This repository contains the code and experimental setup used to investigate how exposure to social-media-style language affects the behavior of large language models (LLMs).
The study analyzes how incremental exposure to conversational data influences:
- Toxicity
- Sentiment
- Semantic similarity
Large language models are highly sensitive to the data they are trained on. This project explores how even small amounts of social-media-style data can alter model behavior.
The experiments are conducted using a controlled, single-model setup with staged fine-tuning, allowing precise observation of behavioral changes across exposure levels.

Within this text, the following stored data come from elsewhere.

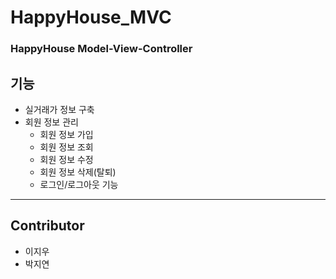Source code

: # HappyHouse_MVC
### HappyHouse Model-View-Controller

## 기능
- 실거래가 정보 구축
- 회원 정보 관리
    - 회원 정보 가입
    - 회원 정보 조회
    - 회원 정보 수정
    - 회원 정보 삭제(탈퇴)
    - 로그인/로그아웃 기능

---

## Contributor
* 이지우
* 박지연
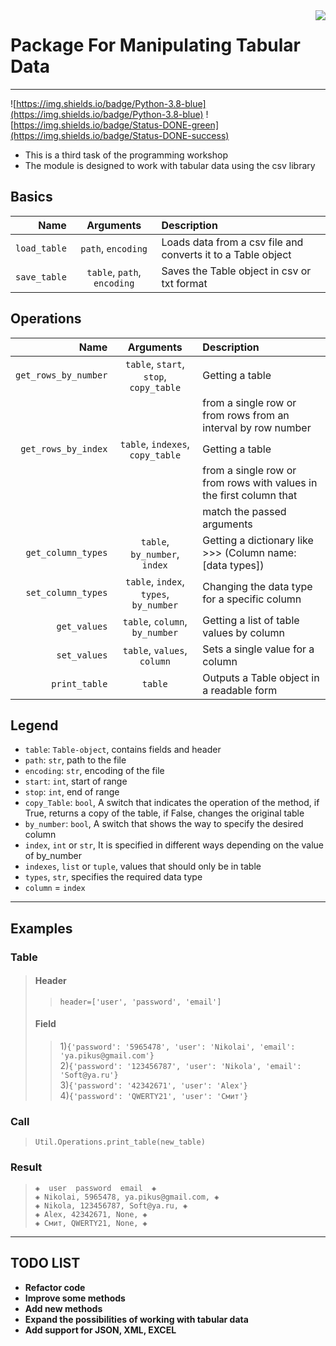 <img src="https://cdn2.iconfinder.com/data/icons/cat-power/256/cat_walk.png" align="right"/>  

Package For Manipulating Tabular Data
=====================================
____
![https://img.shields.io/badge/Python-3.8-blue](https://img.shields.io/badge/Python-3.8-blue)
![https://img.shields.io/badge/Status-DONE-green](https://img.shields.io/badge/Status-DONE-success)
* This is a third task of the programming workshop
* The module is designed to work with tabular data using the csv library
## Basics
| Name | Arguments | Description |
|----:|:----:|:-----
| `load_table` | `path`, `encoding` | Loads data from a csv file and converts it to a Table object |
| `save_table` | `table`, `path`, `encoding` | Saves the Table object in csv or txt format |

## Operations
| Name | Arguments | Description |
|----:|:----:|:----
| `get_rows_by_number` | `table`, `start`, `stop`, `copy_table` | Getting a table
| | | from a single row or from rows from an interval by row number|
| `get_rows_by_index` | `table`, `indexes`, `copy_table` | Getting a table
| | | from a single row or from rows with values in the first column that|
| | | match the passed arguments |
|`get_column_types`| `table`, `by_number`, `index`| Getting a dictionary like >>> (Column name: [data types])|
|`set_column_types`| `table`, `index`, `types`, `by_number`| Changing the data type for a specific column |
|`get_values`| `table`, `column`, `by_number`| Getting a list of table values by column|
|`set_values`| `table`, `values`, `column`| Sets a single value for a column|
|`print_table`|`table`|Outputs a Table object in a readable form|

## Legend
* `table`: `Table-object`, contains fields and header
* `path`: `str`, path to the file
* `encoding`: `str`, encoding of the file
* `start`: `int`, start of range
* `stop`: `int`, end of range
* `copy_Table`: `bool`, A switch that indicates the operation of the method, if True, returns a copy of the table, if False, changes the original table
* `by_number`: `bool`, A switch that shows the way to specify the desired column
* `index`, `int` or `str`, It is specified in different ways depending on the value of by_number
* `indexes`, `list` or `tuple`, values that should only be in table
* `types`, `str`, specifies the required data type
* `column` = `index`
____
## Examples
### Table
> #### Header
> >`header=['user', 'password', 'email']`  
> 
> #### Field
> > 1)`{'password': '5965478', 'user': 'Nikolai', 'email': 'ya.pikus@gmail.com'}`  
> > 2)`{'password': '123456787', 'user': 'Nikola', 'email': 'Soft@ya.ru'}`  
> > 3)`{'password': '42342671', 'user': 'Alex'}`  
> > 4)`{'password': 'QWERTY21', 'user': 'Смит'}`  
### Call
>`Util.Operations.print_table(new_table)`  
### Result
>`◈  user  password  email  ◈`  
`◈ Nikolai, 5965478, ya.pikus@gmail.com, ◈`  
`◈ Nikola, 123456787, Soft@ya.ru, ◈`  
`◈ Alex, 42342671, None, ◈`  
`◈ Смит, QWERTY21, None, ◈`
____________
## TODO LIST


* **Refactor code**
* **Improve some methods**
* **Add new methods**
* **Expand the possibilities of working with tabular data**
* **Add support for JSON, XML, EXCEL**  

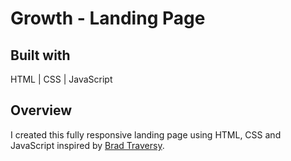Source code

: 
# Growth - Landing Page

## Built with

HTML | CSS  | JavaScript

## Overview

I created this fully responsive landing page using HTML, CSS and JavaScript inspired by  <a href="https://www.youtube.com/@TraversyMedia">Brad Traversy</a>.
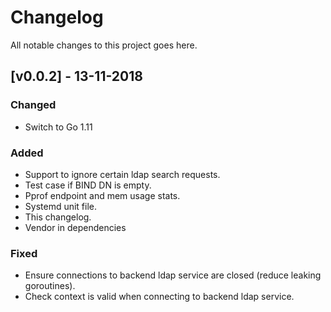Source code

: # Changelog
All notable changes to this project goes here.

## [v0.0.2] - 13-11-2018
### Changed
- Switch to Go 1.11

### Added
- Support to ignore certain ldap search requests.
- Test case if BIND DN is empty. 
- Pprof endpoint and mem usage stats.
- Systemd unit file.
- This changelog.
- Vendor in dependencies

### Fixed
- Ensure connections to backend ldap service are closed (reduce leaking goroutines).
- Check context is valid when connecting to backend ldap service.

- Base Model: Qwen 2.5 0.5B Instruct
- Framework: Hugging Face Transformers
- Training: Staged supervised fine-tuning
- Evaluation Metrics:
- Toxicity → Perspective API
- Sentiment → VADER
- Semantic Similarity → MiniLM (Sentence-BERT embeddings)
For each stage:
- Fixed input prompts are used
- Model generates responses
- Metrics are computed:
- Toxicity (Perspective API)
- Sentiment (VADER)
- Semantic Similarity (cosine similarity of embeddings)
Although both VADER and TextBlob were initially considered for sentiment analysis, only VADER was used in the final evaluation.
This is because:
- VADER is specifically designed for social-media-style text
- It handles informal language, slang, and punctuation more effectively
- It provides more consistent results for short conversational inputs
TextBlob, while useful for general-purpose sentiment analysis, is less suitable for noisy and informal data typically found in social media. Therefore, it was not included in the final evaluation pipeline to maintain consistency and reliability of results.